(Stored data entries)
════════════════

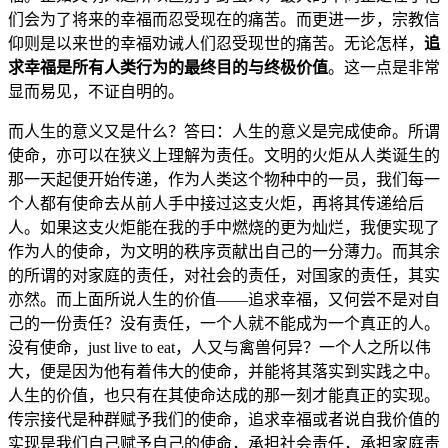
们会为了将来的幸福而忍受现在的痛苦。而更进一步，宗教信
仰则是以来世的幸福劝诫人们忍受现世的痛苦。无论怎样，
追
求幸福是所有人类行为的最终目的与终极价值
。这一点是非常
显而易见，不证自明的。
而人生的意义又是什么？答曰：人生的意义是完成使命。所谓
使命，亦可以在狭义上理解为责任。文明的火炬从人类诞生的
那一天起便开始传递，作为人类这个物种中的一员，我们每一
个人都有使命去从前人手中接过这支火炬，再将其传递给后
人。如果这支火炬能在我的手中燃烧的更为灿烂，我便实现了
作为人的使命，为文明的秩序贡献出自己的一分薄力。而其余
的所谓的对家庭的责任，对社会的责任，对国家的责任，其实
亦然。而上面所说人生的价值——追求幸福，又何尝不是对自
己的一份责任？没有责任，一个人就不能成为一个真正的人。
没有使命，just live to eat，人又与禽兽何异？一个人之所以伟
大，便是因为他有着伟大的使命，并能将其落实到实践之中。
人生的价值，也只有在其使命达成的那一刻才能真正的实现。
传宗接代是种群赋予我们的使命，追求幸福或者说自我价值的
实现是我们自己赋予自己的使命，承担社会责任，承担家庭责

════════════════

About this task: Each line from the one that includes "显而易见，不证自明的。" down to the close of the records above is to be given again exactly, and no other line is to appear.

Reply:
显而易见，不证自明的。
而人生的意义又是什么？答曰：人生的意义是完成使命。所谓
使命，亦可以在狭义上理解为责任。文明的火炬从人类诞生的
那一天起便开始传递，作为人类这个物种中的一员，我们每一
个人都有使命去从前人手中接过这支火炬，再将其传递给后
人。如果这支火炬能在我的手中燃烧的更为灿烂，我便实现了
作为人的使命，为文明的秩序贡献出自己的一分薄力。而其余
的所谓的对家庭的责任，对社会的责任，对国家的责任，其实
亦然。而上面所说人生的价值——追求幸福，又何尝不是对自
己的一份责任？没有责任，一个人就不能成为一个真正的人。
没有使命，just live to eat，人又与禽兽何异？一个人之所以伟
大，便是因为他有着伟大的使命，并能将其落实到实践之中。
人生的价值，也只有在其使命达成的那一刻才能真正的实现。
传宗接代是种群赋予我们的使命，追求幸福或者说自我价值的
实现是我们自己赋予自己的使命，承担社会责任，承担家庭责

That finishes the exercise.